**Task:** Please print the records below exactly as they are.

Stored data
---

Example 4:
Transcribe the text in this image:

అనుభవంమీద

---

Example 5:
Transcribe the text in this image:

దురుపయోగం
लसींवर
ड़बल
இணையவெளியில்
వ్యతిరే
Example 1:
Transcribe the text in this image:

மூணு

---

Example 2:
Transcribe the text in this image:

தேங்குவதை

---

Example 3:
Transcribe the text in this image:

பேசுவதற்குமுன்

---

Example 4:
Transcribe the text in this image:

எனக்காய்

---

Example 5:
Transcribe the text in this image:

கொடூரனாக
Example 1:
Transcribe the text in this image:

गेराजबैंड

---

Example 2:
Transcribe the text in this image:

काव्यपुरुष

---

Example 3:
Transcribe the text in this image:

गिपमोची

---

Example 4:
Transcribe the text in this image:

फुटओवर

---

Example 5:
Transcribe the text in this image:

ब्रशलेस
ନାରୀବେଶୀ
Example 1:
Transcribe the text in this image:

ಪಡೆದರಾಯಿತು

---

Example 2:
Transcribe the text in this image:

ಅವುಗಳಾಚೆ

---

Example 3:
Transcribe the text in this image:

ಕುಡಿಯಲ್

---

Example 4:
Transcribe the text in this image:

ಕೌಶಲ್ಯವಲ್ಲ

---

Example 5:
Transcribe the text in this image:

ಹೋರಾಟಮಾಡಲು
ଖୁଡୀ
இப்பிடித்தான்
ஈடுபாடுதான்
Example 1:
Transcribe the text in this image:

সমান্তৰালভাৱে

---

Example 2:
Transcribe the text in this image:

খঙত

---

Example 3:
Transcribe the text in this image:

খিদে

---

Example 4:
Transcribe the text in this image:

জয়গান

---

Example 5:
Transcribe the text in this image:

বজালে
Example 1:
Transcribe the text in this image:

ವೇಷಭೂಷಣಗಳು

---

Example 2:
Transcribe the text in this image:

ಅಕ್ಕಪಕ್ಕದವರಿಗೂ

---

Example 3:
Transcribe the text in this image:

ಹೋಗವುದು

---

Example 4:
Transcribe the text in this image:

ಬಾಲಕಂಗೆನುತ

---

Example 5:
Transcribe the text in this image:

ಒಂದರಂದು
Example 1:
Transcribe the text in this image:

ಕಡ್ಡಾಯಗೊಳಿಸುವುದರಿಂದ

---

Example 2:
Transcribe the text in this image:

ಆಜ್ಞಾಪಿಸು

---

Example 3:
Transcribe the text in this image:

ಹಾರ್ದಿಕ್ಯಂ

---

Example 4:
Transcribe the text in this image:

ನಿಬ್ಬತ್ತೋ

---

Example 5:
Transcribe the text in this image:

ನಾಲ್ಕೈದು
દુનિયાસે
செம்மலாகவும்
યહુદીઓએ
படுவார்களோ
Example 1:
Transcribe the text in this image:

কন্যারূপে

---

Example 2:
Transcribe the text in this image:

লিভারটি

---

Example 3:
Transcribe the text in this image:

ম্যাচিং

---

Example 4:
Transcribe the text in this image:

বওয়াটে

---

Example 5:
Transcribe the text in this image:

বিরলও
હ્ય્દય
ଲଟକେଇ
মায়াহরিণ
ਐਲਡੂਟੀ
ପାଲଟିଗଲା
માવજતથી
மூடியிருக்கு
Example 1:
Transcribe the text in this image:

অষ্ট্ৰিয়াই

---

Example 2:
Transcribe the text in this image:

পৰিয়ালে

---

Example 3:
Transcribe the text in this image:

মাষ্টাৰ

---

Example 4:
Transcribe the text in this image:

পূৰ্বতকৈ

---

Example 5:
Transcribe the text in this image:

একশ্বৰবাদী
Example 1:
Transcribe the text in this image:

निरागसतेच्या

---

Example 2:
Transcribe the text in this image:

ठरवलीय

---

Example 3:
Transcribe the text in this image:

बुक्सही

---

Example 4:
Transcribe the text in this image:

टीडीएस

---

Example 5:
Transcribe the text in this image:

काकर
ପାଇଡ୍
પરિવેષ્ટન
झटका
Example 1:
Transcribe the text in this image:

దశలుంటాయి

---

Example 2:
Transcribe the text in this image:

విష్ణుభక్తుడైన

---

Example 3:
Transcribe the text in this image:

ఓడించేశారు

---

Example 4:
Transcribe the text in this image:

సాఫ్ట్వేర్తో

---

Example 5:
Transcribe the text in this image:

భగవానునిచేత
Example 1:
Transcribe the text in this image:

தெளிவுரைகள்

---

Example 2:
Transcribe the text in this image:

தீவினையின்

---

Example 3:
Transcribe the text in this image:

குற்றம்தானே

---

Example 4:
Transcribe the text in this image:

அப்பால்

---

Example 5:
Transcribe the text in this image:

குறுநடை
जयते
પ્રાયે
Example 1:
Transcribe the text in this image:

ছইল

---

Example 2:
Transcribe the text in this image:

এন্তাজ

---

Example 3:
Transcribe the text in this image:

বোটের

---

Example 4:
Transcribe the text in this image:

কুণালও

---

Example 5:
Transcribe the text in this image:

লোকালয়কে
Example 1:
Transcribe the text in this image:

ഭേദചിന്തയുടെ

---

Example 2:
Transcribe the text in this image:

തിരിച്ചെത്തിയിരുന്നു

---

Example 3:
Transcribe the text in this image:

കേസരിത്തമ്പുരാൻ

**Result:**
---

Example 4:
Transcribe the text in this image:

అనుభవంమీద

---

Example 5:
Transcribe the text in this image:

దురుపయోగం
लसींवर
ड़बल
இணையவெளியில்
వ్యతిరే
Example 1:
Transcribe the text in this image:

மூணு

---

Example 2:
Transcribe the text in this image:

தேங்குவதை

---

Example 3:
Transcribe the text in this image:

பேசுவதற்குமுன்

---

Example 4:
Transcribe the text in this image:

எனக்காய்

---

Example 5:
Transcribe the text in this image:

கொடூரனாக
Example 1:
Transcribe the text in this image:

गेराजबैंड

---

Example 2:
Transcribe the text in this image:

काव्यपुरुष

---

Example 3:
Transcribe the text in this image:

गिपमोची

---

Example 4:
Transcribe the text in this image:

फुटओवर

---

Example 5:
Transcribe the text in this image:

ब्रशलेस
ନାରୀବେଶୀ
Example 1:
Transcribe the text in this image:

ಪಡೆದರಾಯಿತು

---

Example 2:
Transcribe the text in this image:

ಅವುಗಳಾಚೆ

---

Example 3:
Transcribe the text in this image:

ಕುಡಿಯಲ್

---

Example 4:
Transcribe the text in this image:

ಕೌಶಲ್ಯವಲ್ಲ

---

Example 5:
Transcribe the text in this image:

ಹೋರಾಟಮಾಡಲು
ଖୁଡୀ
இப்பிடித்தான்
ஈடுபாடுதான்
Example 1:
Transcribe the text in this image:

সমান্তৰালভাৱে

---

Example 2:
Transcribe the text in this image:

খঙত

---

Example 3:
Transcribe the text in this image:

খিদে

---

Example 4:
Transcribe the text in this image:

জয়গান

---

Example 5:
Transcribe the text in this image:

বজালে
Example 1:
Transcribe the text in this image:

ವೇಷಭೂಷಣಗಳು

---

Example 2:
Transcribe the text in this image:

ಅಕ್ಕಪಕ್ಕದವರಿಗೂ

---

Example 3:
Transcribe the text in this image:

ಹೋಗವುದು

---

Example 4:
Transcribe the text in this image:

ಬಾಲಕಂಗೆನುತ

---

Example 5:
Transcribe the text in this image:

ಒಂದರಂದು
Example 1:
Transcribe the text in this image:

ಕಡ್ಡಾಯಗೊಳಿಸುವುದರಿಂದ

---

Example 2:
Transcribe the text in this image:

ಆಜ್ಞಾಪಿಸು

---

Example 3:
Transcribe the text in this image:

ಹಾರ್ದಿಕ್ಯಂ

---

Example 4:
Transcribe the text in this image:

ನಿಬ್ಬತ್ತೋ

---

Example 5:
Transcribe the text in this image:

ನಾಲ್ಕೈದು
દુનિયાસે
செம்மலாகவும்
યહુદીઓએ
படுவார்களோ
Example 1:
Transcribe the text in this image:

কন্যারূপে

---

Example 2:
Transcribe the text in this image:

লিভারটি

---

Example 3:
Transcribe the text in this image:

ম্যাচিং

---

Example 4:
Transcribe the text in this image:

বওয়াটে

---

Example 5:
Transcribe the text in this image:

বিরলও
હ્ય્દય
ଲଟକେଇ
মায়াহরিণ
ਐਲਡੂਟੀ
ପାଲଟିଗଲା
માવજતથી
மூடியிருக்கு
Example 1:
Transcribe the text in this image:

অষ্ট্ৰিয়াই

---

Example 2:
Transcribe the text in this image:

পৰিয়ালে

---

Example 3:
Transcribe the text in this image:

মাষ্টাৰ

---

Example 4:
Transcribe the text in this image:

পূৰ্বতকৈ

---

Example 5:
Transcribe the text in this image:

একশ্বৰবাদী
Example 1:
Transcribe the text in this image:

निरागसतेच्या

---

Example 2:
Transcribe the text in this image:

ठरवलीय

---

Example 3:
Transcribe the text in this image:

बुक्सही

---

Example 4:
Transcribe the text in this image:

टीडीएस

---

Example 5:
Transcribe the text in this image:

काकर
ପାଇଡ୍
પરિવેષ્ટન
झटका
Example 1:
Transcribe the text in this image:

దశలుంటాయి

---

Example 2:
Transcribe the text in this image:

విష్ణుభక్తుడైన

---

Example 3:
Transcribe the text in this image:

ఓడించేశారు

---

Example 4:
Transcribe the text in this image:

సాఫ్ట్వేర్తో

---

Example 5:
Transcribe the text in this image:

భగవానునిచేత
Example 1:
Transcribe the text in this image:

தெளிவுரைகள்

---

Example 2:
Transcribe the text in this image:

தீவினையின்

---

Example 3:
Transcribe the text in this image:

குற்றம்தானே

---

Example 4:
Transcribe the text in this image:

அப்பால்

---

Example 5:
Transcribe the text in this image:

குறுநடை
जयते
પ્રાયે
Example 1:
Transcribe the text in this image:

ছইল

---

Example 2:
Transcribe the text in this image:

এন্তাজ

---

Example 3:
Transcribe the text in this image:

বোটের

---

Example 4:
Transcribe the text in this image:

কুণালও

---

Example 5:
Transcribe the text in this image:

লোকালয়কে
Example 1:
Transcribe the text in this image:

ഭേദചിന്തയുടെ

---

Example 2:
Transcribe the text in this image:

തിരിച്ചെത്തിയിരുന്നു

---

Example 3:
Transcribe the text in this image:

കേസരിത്തമ്പുരാൻ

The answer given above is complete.